Quite recently some customers have asked me a somewhat similar question. They all have applications residing in an Oracle database. The application is a standard application build by a third party. During the past years they have been building additions to those applications. Now they come to a moment in time that the third party vendor is providing upgrades to the software. The update will involve a whole set of newly developed or already existing however changed database objects.

The past couple of years they have been building extensions which have caused a version lock-in. Question that is now popping up is how intertwined is are the custom build extensions which the standard code and with the parts of the code that will change. To give a clear answer on this you will have to check the dependencies that are within the application (including extensions).

When unraveling such a puzzle you will have to look at infection path analysis. For example we have the below application which includes an extension. A, B, C, D & E are the standard components of the application. 1, 2, 3 & 4 are custom objects build as an extension. You can see the dependencies towards standard components visualized with the lines coming from the custom objects towards the standard objects.

In the above example all the red objects will change during an upgrade. This means that the customized objects you should look and, based upon this view, are object 1 (depending on changing object A) and object 3 (depending on changing object A & D). 

This is a first generation infection path which only shows you the direct relations between custom objects and changing objects. You should take this a step deeper. In the below example we have gone a dependency level deeper and you can see that 4 is depending on 3 and 1 is depending on 2.

As we potentially have to change 3 to cope with the changes in A & D we also have to look at the potential code change of object 3. And if 3 is changed this might affect object 4.

Object 1 is depending on object 2 and in this level of the infection 2 is not changed so this not changing anything on the list of objects to check.

With every level you go deeper into an infection pattern you will see more objects are potentially “infected” by the change and should have a proper look at by a developer. You can also create “resistant islands “which are in no way affected by change. Potentially you can have your entire database analyzed with a proper infection pattern algorithm. If this is wise is for debate because it can cloud the usability and the correctness of your outcome. In general I do tend to think a 3 level of 4 level deep infection pattern analysis is proper to be used within Oracle databases.

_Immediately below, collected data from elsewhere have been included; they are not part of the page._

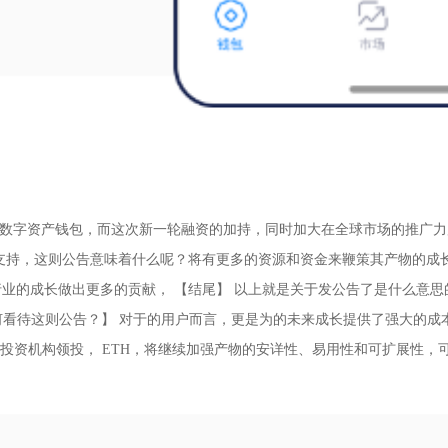
的数字资产钱包，而这次新一轮融资的加持，同时加大在全球市场的推广力
支持，这则公告意味着什么呢？将有更多的资源和资金来鞭策其产物的成长
业的成长做出更多的贡献， 【结尾】 以上就是关于发公告了是什么意思
如何看待这则公告？】 对于的用户而言，更是为的未来成长提供了强大的
等知名投资机构领投， ETH，将继续加强产物的安详性、易用性和可扩展性，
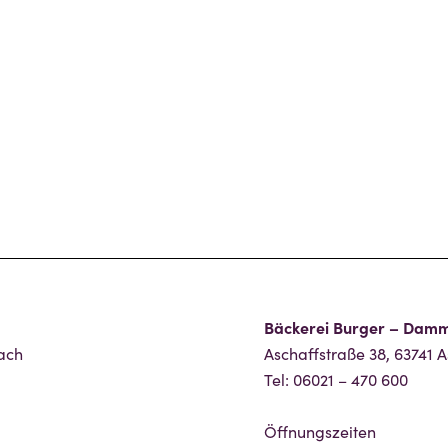
Bäckerei Burger – Dam
ach
Aschaffstraße 38, 63741 
Tel: 06021 – 470 600
Öffnungszeiten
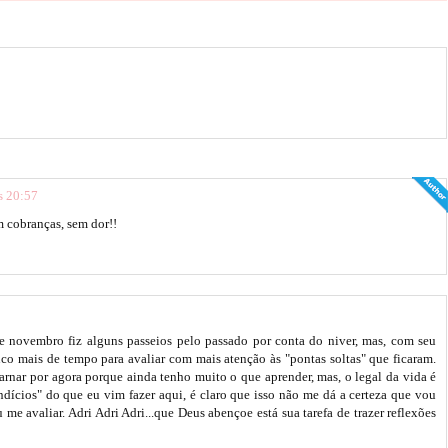
s 20:57
 cobranças, sem dor!!
e novembro fiz alguns passeios pelo passado por conta do niver, mas, com seu
co mais de tempo para avaliar com mais atenção às "pontas soltas" que ficaram.
nar por agora porque ainda tenho muito o que aprender, mas, o legal da vida é
indícios" do que eu vim fazer aqui, é claro que isso não me dá a certeza que vou
 me avaliar. Adri Adri Adri...que Deus abençoe está sua tarefa de trazer reflexões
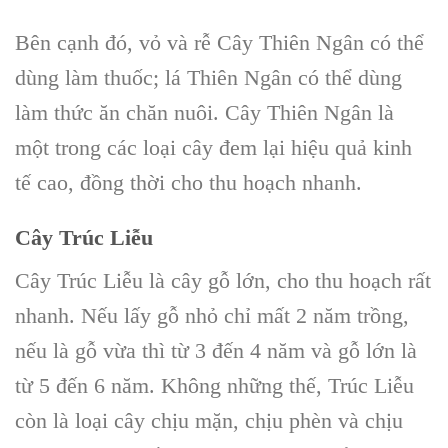
Bên cạnh đó, vỏ và rễ
Cây Thiên Ngân
có thể
dùng làm thuốc;
lá Thiên Ngân
có thể dùng
làm thức ăn chăn nuôi.
Cây Thiên Ngân
là
một trong các loại cây đem lại hiệu quả kinh
tế cao, đồng thời cho thu hoạch nhanh.
Cây Trúc Liễu
Cây Trúc Liễu
là cây gỗ lớn, cho thu hoạch rất
nhanh. Nếu lấy gỗ nhỏ chỉ mất 2 năm trồng,
nếu là gỗ vừa thì từ 3 đến 4 năm và gỗ lớn là
từ 5 đến 6 năm. Không những thế, Trúc Liễu
còn là loại cây chịu mặn, chịu phèn và chịu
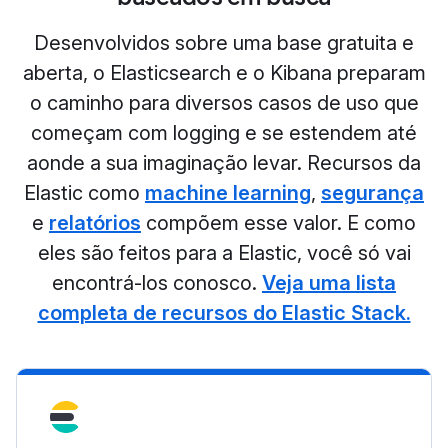
Desenvolvidos sobre uma base gratuita e
aberta, o Elasticsearch e o Kibana preparam
o caminho para diversos casos de uso que
começam com logging e se estendem até
aonde a sua imaginação levar. Recursos da
Elastic como
machine learning
,
segurança
e
relatórios
compõem esse valor. E como
eles são feitos para a Elastic, você só vai
encontrá-los conosco.
Veja uma lista
completa de recursos do Elastic Stack.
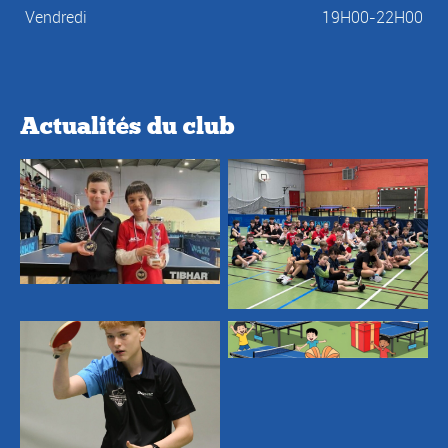
Vendredi
19H00-22H00
Actualités du club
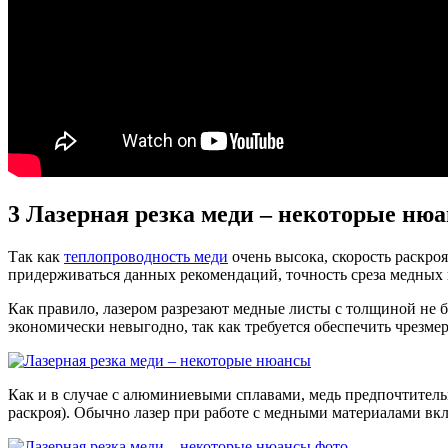
3
Лазерная резка меди – некоторые ню
Так как
теплопроводность меди
очень высока, скорость раскроя
придерживаться данных рекомендаций, точность среза медных и
Как правило, лазером разрезают медные листы с толщиной не 
экономически невыгодно, так как требуется обеспечить чрезм
Как и в случае с алюминиевыми сплавами, медь предпочтительн
раскроя). Обычно лазер при работе с медными материалами вк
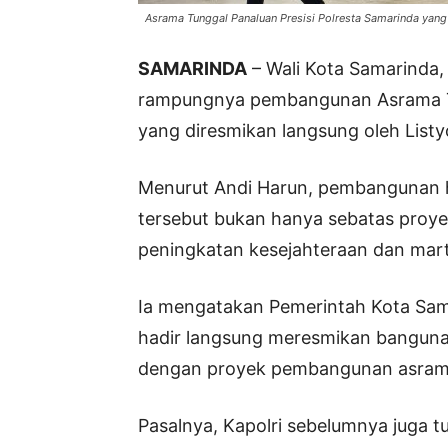
Asrama Tunggal Panaluan Presisi Polresta Samarinda yang
SAMARINDA
– Wali Kota Samarinda,
rampungnya pembangunan Asrama Tu
yang diresmikan langsung oleh Listy
Menurut Andi Harun, pembangunan h
tersebut bukan hanya sebatas proyek 
peningkatan kesejahteraan dan mart
Ia mengatakan Pemerintah Kota Sam
hadir langsung meresmikan bangunan 
dengan proyek pembangunan asrama
Pasalnya, Kapolri sebelumnya juga 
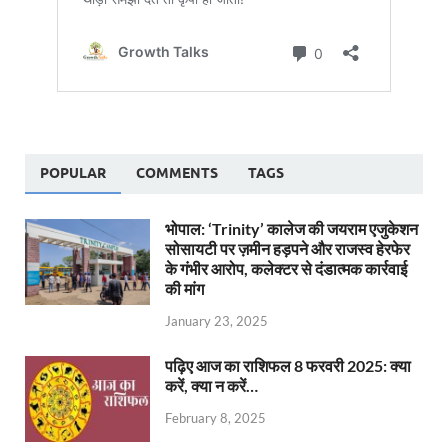
POPULAR
COMMENTS
TAGS
भोपाल: ‘Trinity’ कालेज की जयराम एजुकेशन
सोसायटी पर ज़मीन हड़पने और राजस्व हेरफेर
के गंभीर आरोप, कलेक्टर से दंडात्मक कार्रवाई
की मांग
January 23, 2025
पढ़िए आज का राशिफल 8 फरवरी 2025: क्या
करें, क्या न करें…
February 8, 2025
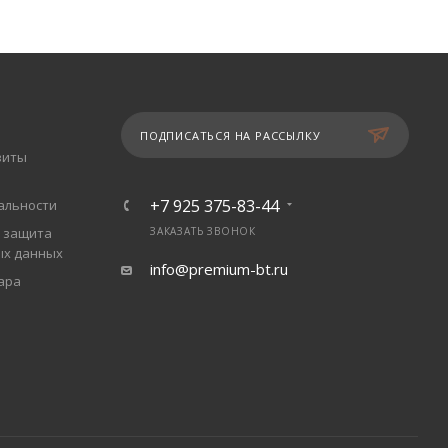
ПОДПИСАТЬСЯ НА РАССЫЛКУ
зиты
+7 925 375-83-44
альности
 защита
ЗАКАЗАТЬ ЗВОНОК
ых данных
info@premium-bt.ru
ара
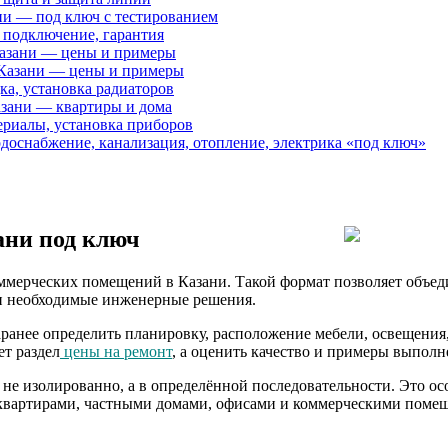
ни — под ключ с тестированием
 подключение, гарантия
Казани — цены и примеры
 Казани — цены и примеры
ка, установка радиаторов
азани — квартиры и дома
ериалы, установка приборов
оснабжение, канализация, отопление, электрика «под ключ»
ани под ключ
рческих помещений в Казани. Такой формат позволяет объедин
у и необходимые инженерные решения.
заранее определить планировку, расположение мебели, освещения,
т раздел
цены на ремонт
, а оценить качество и примеры выпол
 изолированно, а в определённой последовательности. Это особ
квартирами, частными домами, офисами и коммерческими помещен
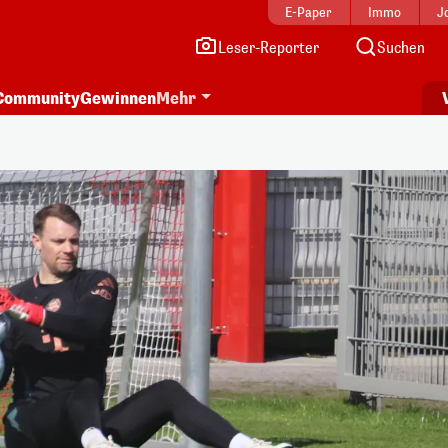
E-Paper
Immo
J
Leser-Reporter
Suchen
Community
Gewinnen
Mehr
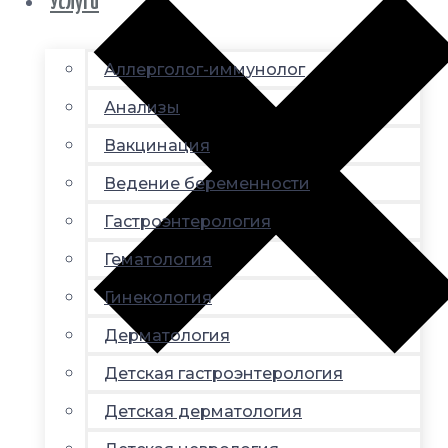
Услуги
Аллерголог-иммунолог
Анализы
Вакцинация
Ведение беременности
Гастроэнтерология
Гематология
Гинекология
Дерматология
Детская гастроэнтерология
Детская дерматология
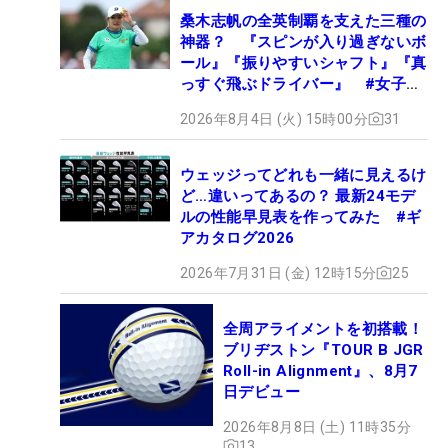
桑木志帆の全英制覇を支えた三種の
神器？ 『スピンが入り過ぎないボ
ール』『振りやすいシャフト』『真
っすぐ飛ぶドライバー』 #女子プ
ロセッティング
2026年8月4日 (火) 15時00分
31
ウェッジってどれも一緒に見えるけ
ど…違いってあるの？ 最新24モデ
ルの性能早見表を作ってみた #ギ
アカタログ2026
2026年7月31日 (金) 12時15分
25
全周アライメントを初搭載！
ブリヂストン『TOUR B JGR
Roll-in Alignment』、8月7
日デビュー
2026年8月8日 (土) 11時35分
13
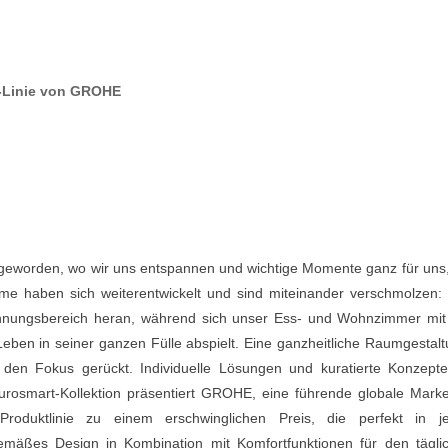
-Linie von GROHE
 geworden, wo wir uns entspannen und wichtige Momente ganz für uns,
e haben sich weiterentwickelt und sind miteinander verschmolzen:
nnungsbereich heran, während sich unser Ess- und Wohnzimmer mit
ben in seiner ganzen Fülle abspielt. Eine ganzheitliche Raumgestalt
in den Fokus gerückt. Individuelle Lösungen und kuratierte Konzepte
rosmart-Kollektion präsentiert GROHE, eine führende globale Marke
roduktlinie zu einem erschwinglichen Preis, die perfekt in j
emäßes Design in Kombination mit Komfortfunktionen für den tägli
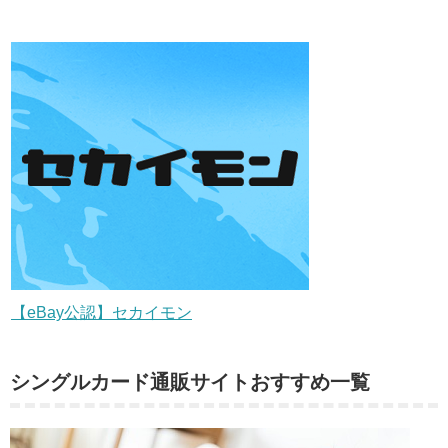
【eBay公認】セカイモン
シングルカード通販サイトおすすめ一覧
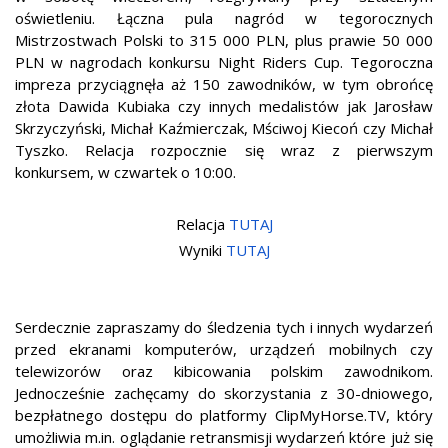
oświetleniu. Łączna pula nagród w tegorocznych
Mistrzostwach Polski to 315 000 PLN, plus prawie 50 000
PLN w nagrodach konkursu Night Riders Cup. Tegoroczna
impreza przyciągnęła aż 150 zawodników, w tym obrońcę
złota Dawida Kubiaka czy innych medalistów jak Jarosław
Skrzyczyński, Michał Kaźmierczak, Mściwoj Kiecoń czy Michał
Tyszko. Relacja rozpocznie się wraz z pierwszym
konkursem, w czwartek o 10:00.
Relacja
TUTAJ
Wyniki
TUTAJ
Serdecznie zapraszamy do śledzenia tych i innych wydarzeń
przed ekranami komputerów, urządzeń mobilnych czy
telewizorów oraz kibicowania polskim zawodnikom.
Jednocześnie zachęcamy do skorzystania z 30-dniowego,
bezpłatnego dostępu do platformy ClipMyHorse.TV, który
umożliwia m.in. oglądanie retransmisji wydarzeń które już się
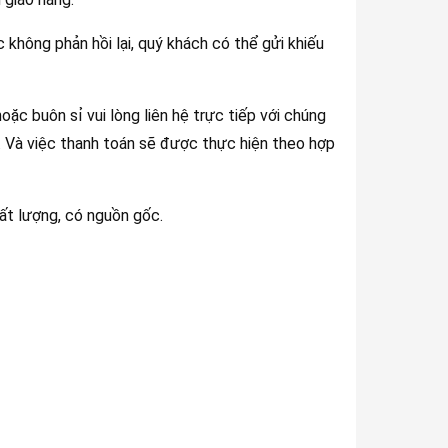
 không phản hồi lại, quý khách có thể gửi khiếu
ặc buôn sỉ vui lòng liên hệ trực tiếp với chúng
ý. Và việc thanh toán sẽ được thực hiện theo hợp
ất lượng, có nguồn gốc.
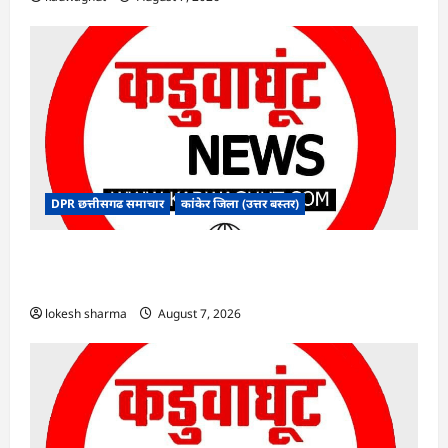
DPR छत्तीसगढ समाचार
कांकेर जिला (उत्तर बस्तर)
CG : ग्राम पंचायत भैंसासुर में नवीन आधार केंद्र का हुआ
शुभारंभ
lokesh sharma
August 7, 2026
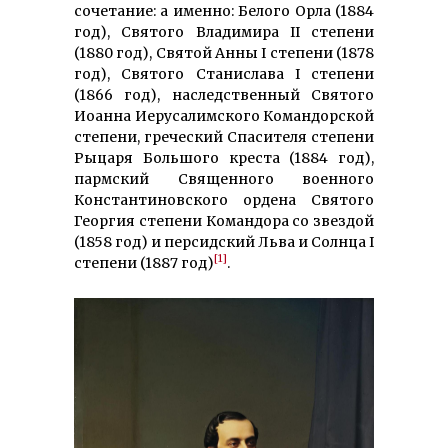
сочетание: а именно: Белого Орла (1884
год), Святого Владимира II степени
(1880 год), Святой Анны I степени (1878
год), Святого Станислава I степени
(1866 год), наследственный Святого
Иоанна Иерусалимского Командорской
степени, греческий Спасителя степени
Рыцаря Большого креста (1884 год),
пармский Священного военного
Константиновского ордена Святого
Георгия степени Командора со звездой
(1858 год) и персидский Льва и Солнца I
[1]
степени (1887 год)
.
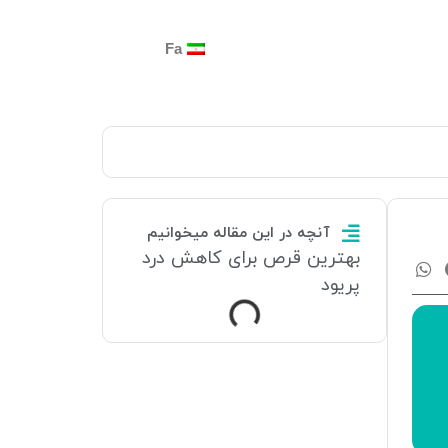
Fa
آنچه در این مقاله میخوانیم
بهترین قرص برای کاهش درد
پریود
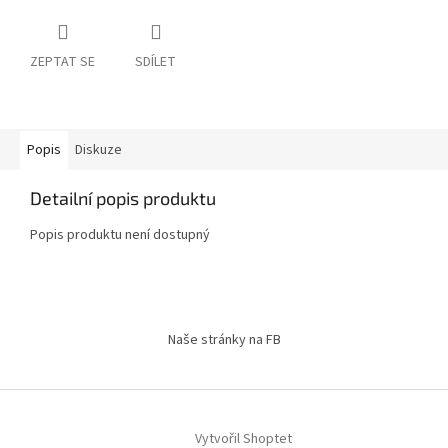
ZEPTAT SE
SDÍLET
Popis
Diskuze
Detailní popis produktu
Popis produktu není dostupný
Z
á
Naše stránky na FB
p
a
t
í
Vytvořil Shoptet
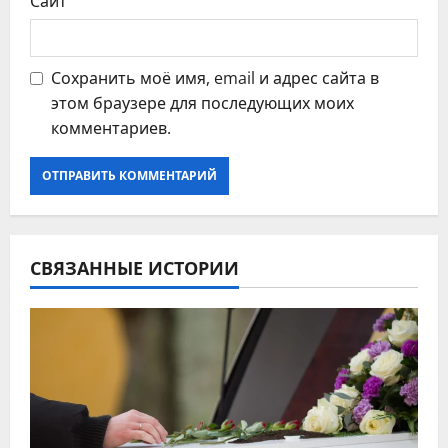
Сайт
Сохранить моё имя, email и адрес сайта в
этом браузере для последующих моих
комментариев.
СВЯЗАННЫЕ ИСТОРИИ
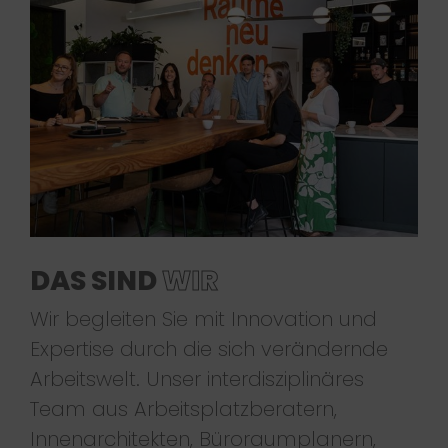
DAS SIND
WIR
Wir begleiten Sie mit Innovation und
Expertise durch die sich verändernde
Arbeitswelt. Unser interdisziplinäres
Team aus Arbeitsplatzberatern,
Innenarchitekten, Büroraumplanern,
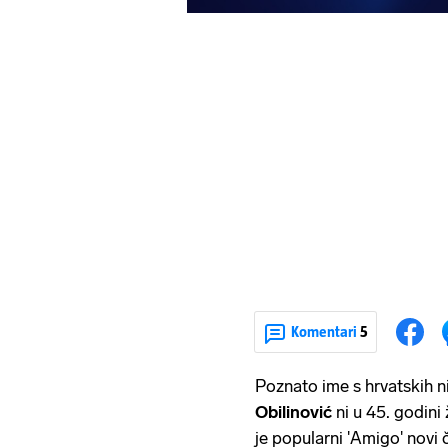
Komentari
5
Poznato ime s hrvatskih n
Obilinović
ni u 45. godini 
je popularni 'Amigo' novi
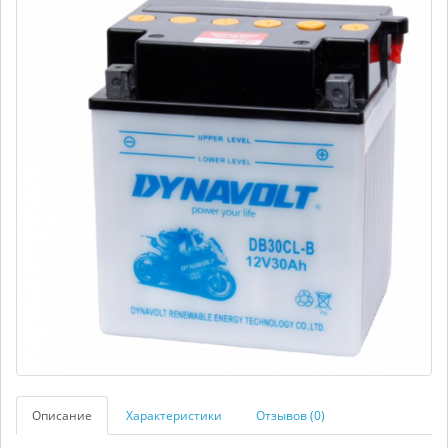
Описание
Характеристики
Отзывов (0)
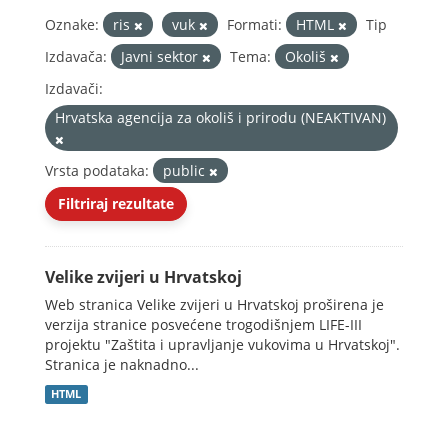
Oznake:
ris
vuk
Formati:
HTML
Tip
Izdavača:
Javni sektor
Tema:
Okoliš
Izdavači:
Hrvatska agencija za okoliš i prirodu (NEAKTIVAN)
Vrsta podataka:
public
Filtriraj rezultate
Velike zvijeri u Hrvatskoj
Web stranica Velike zvijeri u Hrvatskoj proširena je
verzija stranice posvećene trogodišnjem LIFE-III
projektu "Zaštita i upravljanje vukovima u Hrvatskoj".
Stranica je naknadno...
HTML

When you are trying to develop your own infection pattern algorithm for a database it is good to have a look at a couple of things.

Within the database dependencies are stored in sys.dependency$ and more information about the objects are stored in dba_objects. Combining the 2 in a query will give you a headstart in building your algorithm. As a simple example if I wanted to know something about object 123321 I could fire of the query;

      objects2.owner as dep_owner,
      objects2.object_name as dep_object_name,
      objects2.object_type as dep_object_type
      sys.dependency$ depen,
      dba_objects objects2
      depen.p_obj# = 123321
      and objects2.owner not like 'SYS'
      and objects2.object_type not in ('SYNONYM')
      and objects2.object_id = depen.d_obj#
order by 1, 2, 3;

If you build this into a more profound PL/SQL script and you would add a list of changing components to start with you could create a dependency list. The easiest way is to output it to a flat file and provide it to your developers and consultants as a reference of things to look into as they are most likely to be hit by the upgrade.

However, as we are humans and humans are somewhat visually and like to see things in pictures a great way to do this is not to output it to a flat text file however build as a secondary output a file that you can parse via DOT. DOT is a markup language used to plot relation diagrams as the ones above used in the examples. As DOT is a free and opensource way of doing this and it saves you hours and hours of building diagrams in MS Visio I do think it is worth looking into the DOT Language documentation.